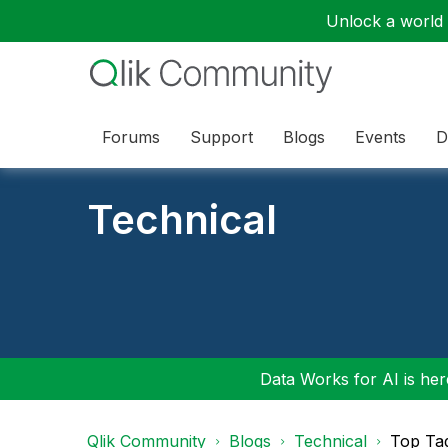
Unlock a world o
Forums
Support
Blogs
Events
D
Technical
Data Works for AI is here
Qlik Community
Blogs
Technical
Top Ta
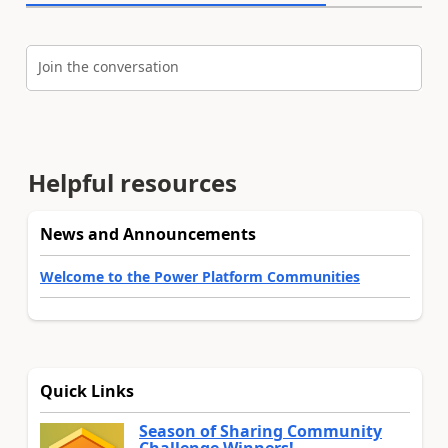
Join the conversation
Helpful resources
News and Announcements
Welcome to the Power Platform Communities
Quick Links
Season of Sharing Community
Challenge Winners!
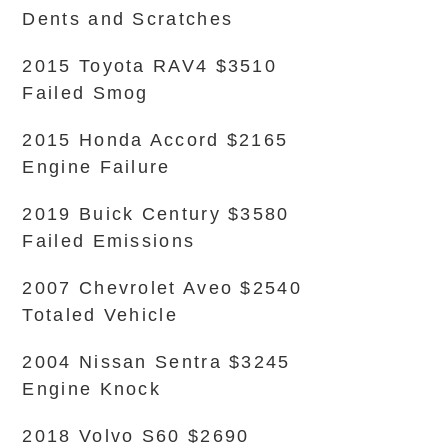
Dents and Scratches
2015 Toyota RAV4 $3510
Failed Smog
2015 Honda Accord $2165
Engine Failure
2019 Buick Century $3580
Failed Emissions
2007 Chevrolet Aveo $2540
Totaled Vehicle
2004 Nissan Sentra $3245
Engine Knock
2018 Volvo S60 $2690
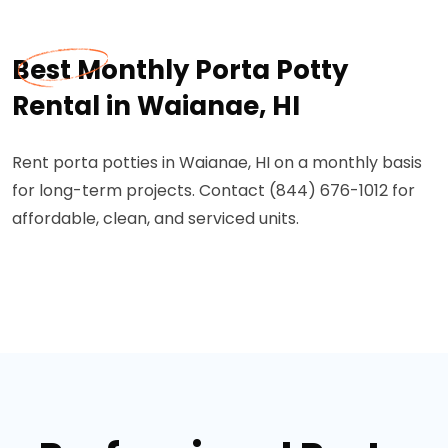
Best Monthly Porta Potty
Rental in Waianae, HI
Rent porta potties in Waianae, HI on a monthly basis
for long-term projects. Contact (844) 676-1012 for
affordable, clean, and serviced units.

--

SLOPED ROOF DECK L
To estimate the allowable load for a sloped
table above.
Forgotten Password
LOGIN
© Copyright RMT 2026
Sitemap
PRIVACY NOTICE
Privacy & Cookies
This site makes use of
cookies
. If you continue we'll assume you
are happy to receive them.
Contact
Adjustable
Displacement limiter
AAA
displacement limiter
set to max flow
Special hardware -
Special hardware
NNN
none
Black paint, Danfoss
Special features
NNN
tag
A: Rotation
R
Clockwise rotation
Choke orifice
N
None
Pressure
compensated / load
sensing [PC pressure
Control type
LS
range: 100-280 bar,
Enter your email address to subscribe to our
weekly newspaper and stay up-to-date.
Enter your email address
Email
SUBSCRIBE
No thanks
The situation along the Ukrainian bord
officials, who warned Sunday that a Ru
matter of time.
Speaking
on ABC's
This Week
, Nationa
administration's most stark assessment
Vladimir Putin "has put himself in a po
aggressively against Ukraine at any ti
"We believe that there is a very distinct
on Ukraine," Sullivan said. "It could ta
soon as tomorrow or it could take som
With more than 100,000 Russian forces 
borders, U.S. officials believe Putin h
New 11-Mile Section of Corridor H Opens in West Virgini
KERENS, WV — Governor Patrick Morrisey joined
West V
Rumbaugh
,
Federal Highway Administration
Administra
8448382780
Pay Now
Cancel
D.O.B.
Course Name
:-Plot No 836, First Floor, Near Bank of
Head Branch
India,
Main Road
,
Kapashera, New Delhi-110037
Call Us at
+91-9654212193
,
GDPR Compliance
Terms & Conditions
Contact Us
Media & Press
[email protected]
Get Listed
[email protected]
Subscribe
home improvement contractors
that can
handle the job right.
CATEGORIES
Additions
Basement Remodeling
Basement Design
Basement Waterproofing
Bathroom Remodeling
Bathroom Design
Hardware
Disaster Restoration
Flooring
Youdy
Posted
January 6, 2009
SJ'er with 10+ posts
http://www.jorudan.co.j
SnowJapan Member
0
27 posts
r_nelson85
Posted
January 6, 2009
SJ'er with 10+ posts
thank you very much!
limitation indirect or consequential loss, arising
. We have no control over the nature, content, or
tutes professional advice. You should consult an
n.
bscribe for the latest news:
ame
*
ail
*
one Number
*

> _Problem_: Copy out, exactly and alone, the lines of the entries above between the ones holding "A: Rotation" and "Course Name", inclusive.

> _Solution for this task_:
A: Rotation
R
Clockwise rotation
Choke orifice
N
None
Pressure
compensated / load
sensing [PC pressure
Control type
LS
range: 100-280 bar,
Enter your email address to subscribe to our
weekly newspaper and stay up-to-date.
Enter your email address
Email
SUBSCRIBE
No thanks
The situation along the Ukrainian bord
officials, who warned Sunday that a Ru
matter of time.
Speaking
on ABC's
This Week
, Nationa
administration's most stark assessment
Vladimir Putin "has put himself in a po
aggressively against Ukraine at any ti
"We believe that there is a very distinct
on Ukraine," Sullivan said. "It could ta
soon as tomorrow or it could take som
With more than 100,000 Russian forces 
borders, U.S. officials believe Putin h
New 11-Mile Section of Corridor H Opens in West Virgini
KERENS, WV — Governor Patrick Morrisey joined
West V
Rumbaugh
,
Federal Highway Administration
Administra
8448382780
Pay Now
Cancel
D.O.B.
Course Name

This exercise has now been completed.